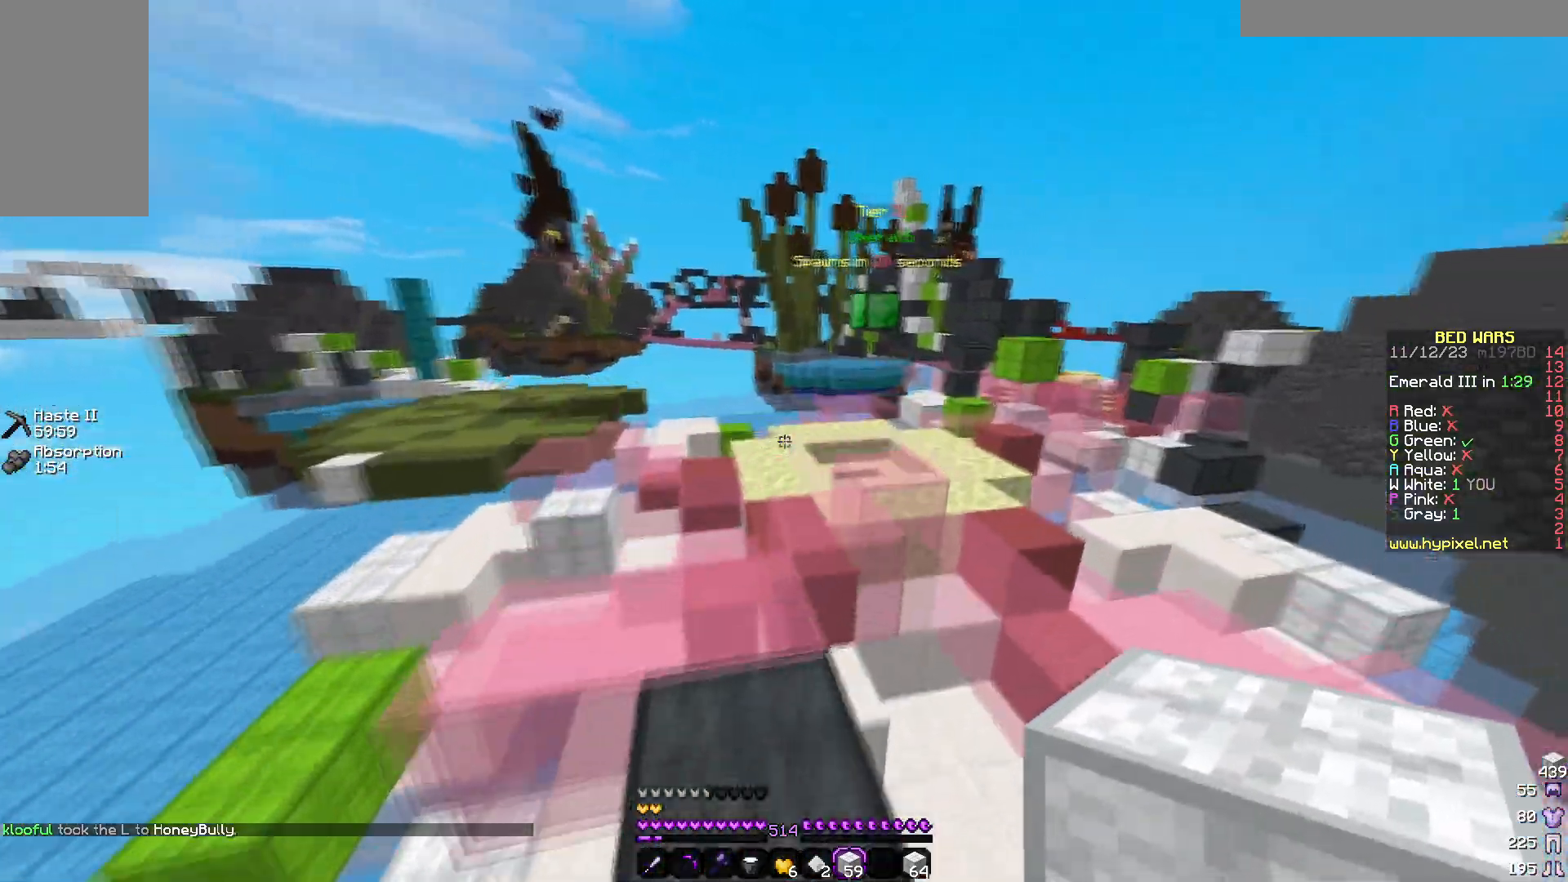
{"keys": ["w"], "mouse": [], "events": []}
==
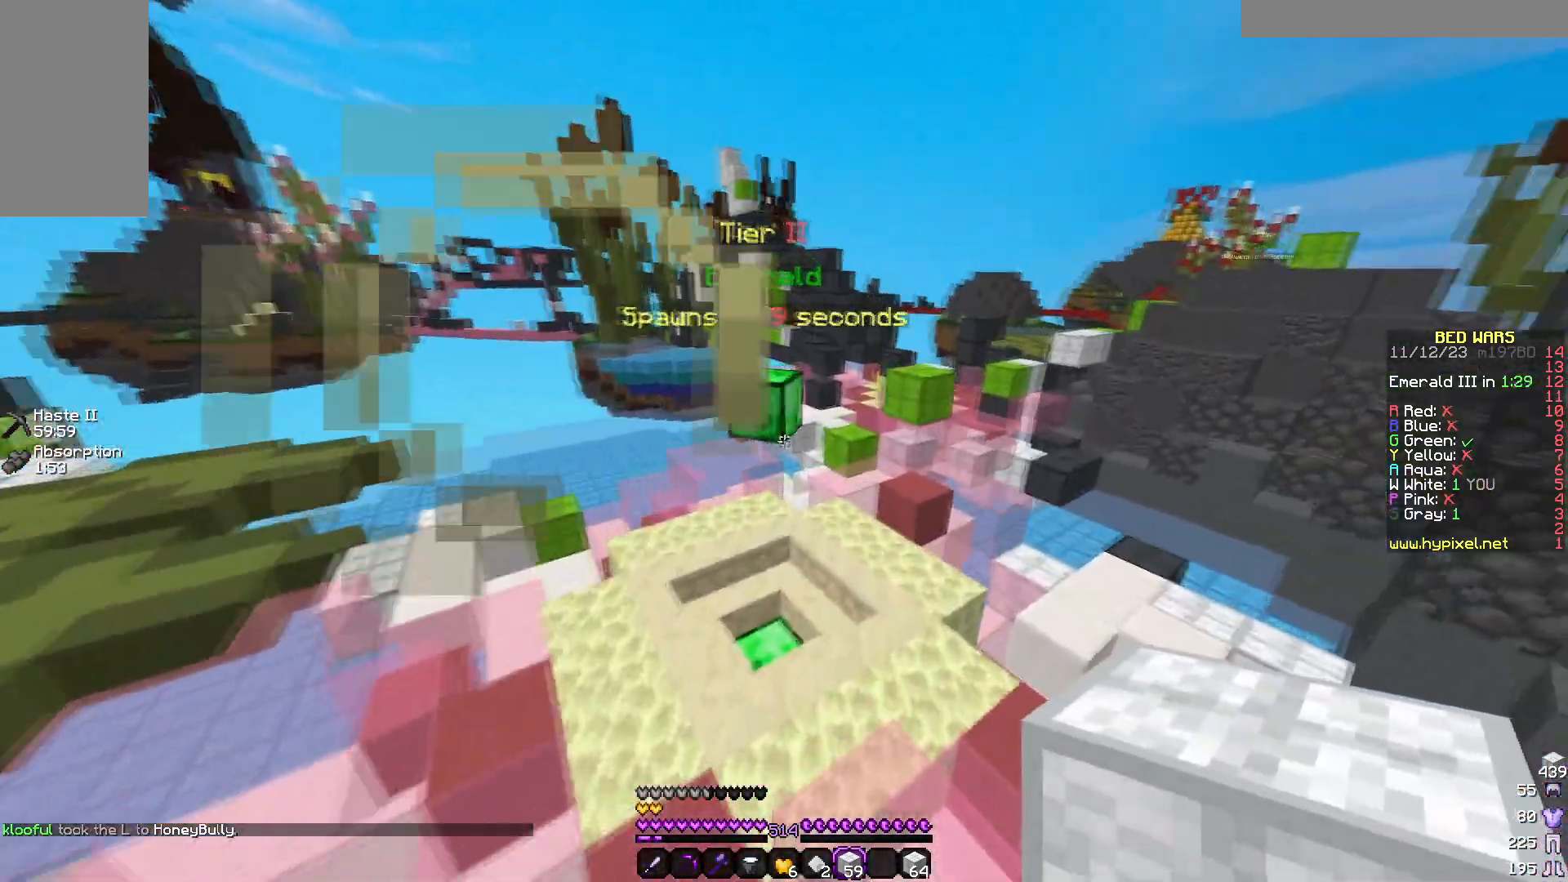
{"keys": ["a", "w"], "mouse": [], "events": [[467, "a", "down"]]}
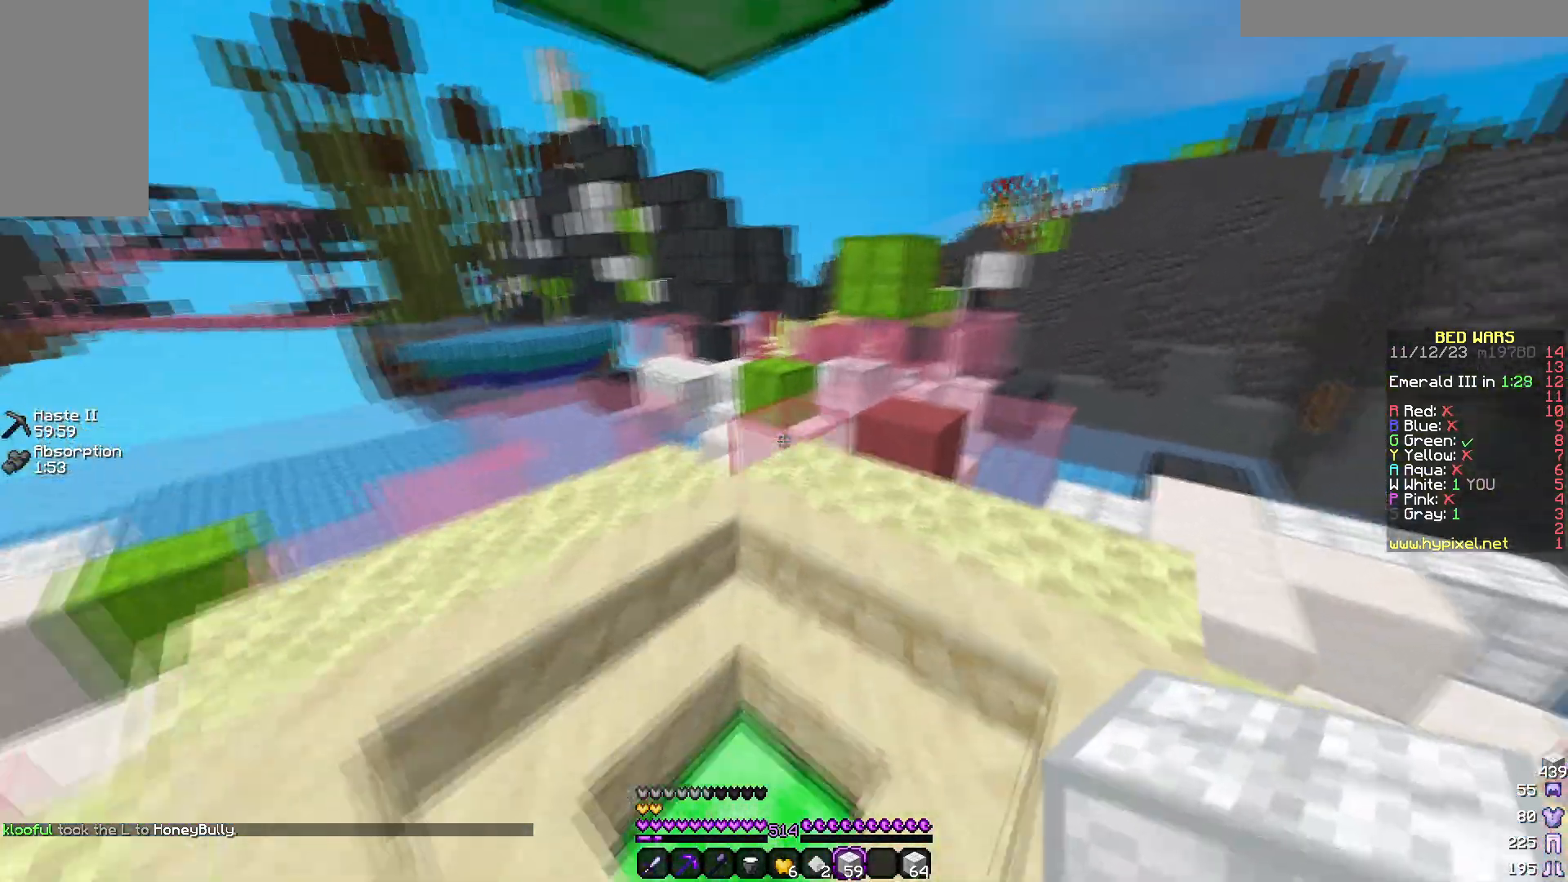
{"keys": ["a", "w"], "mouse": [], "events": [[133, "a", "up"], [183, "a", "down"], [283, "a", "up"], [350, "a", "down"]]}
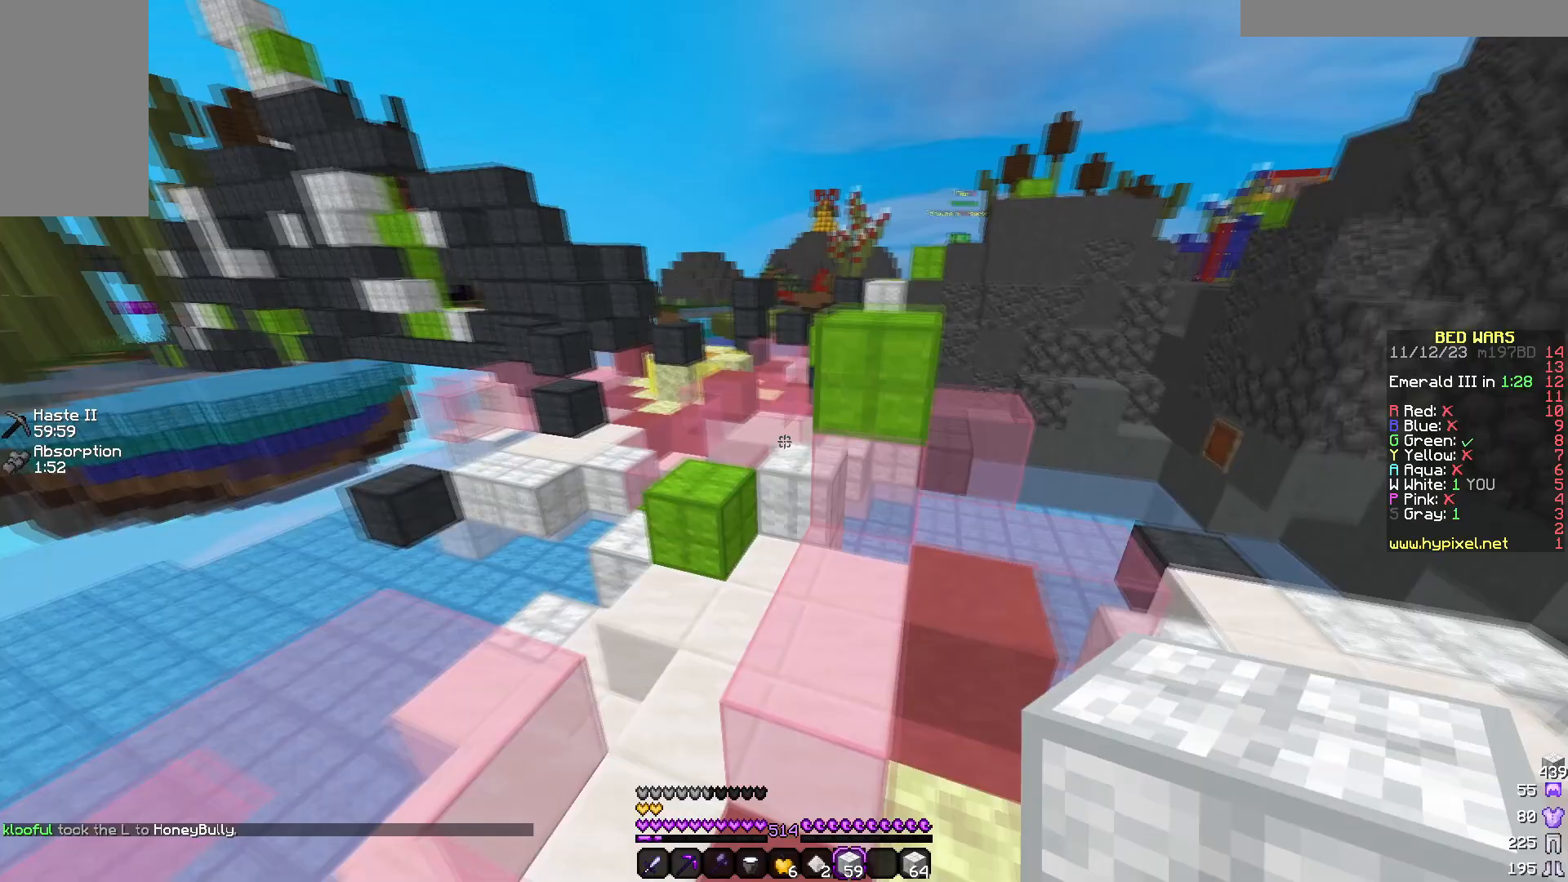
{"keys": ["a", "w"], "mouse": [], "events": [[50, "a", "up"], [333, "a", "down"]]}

• _TASK_
Go through the records above and copy each line where "down" is found.

• _REPLY_
{"keys": ["a", "w"], "mouse": [], "events": [[467, "a", "down"]]}
{"keys": ["a", "w"], "mouse": [], "events": [[133, "a", "up"], [183, "a", "down"], [283, "a", "up"], [350, "a", "down"]]}
{"keys": ["a", "w"], "mouse": [], "events": [[50, "a", "up"], [333, "a", "down"]]}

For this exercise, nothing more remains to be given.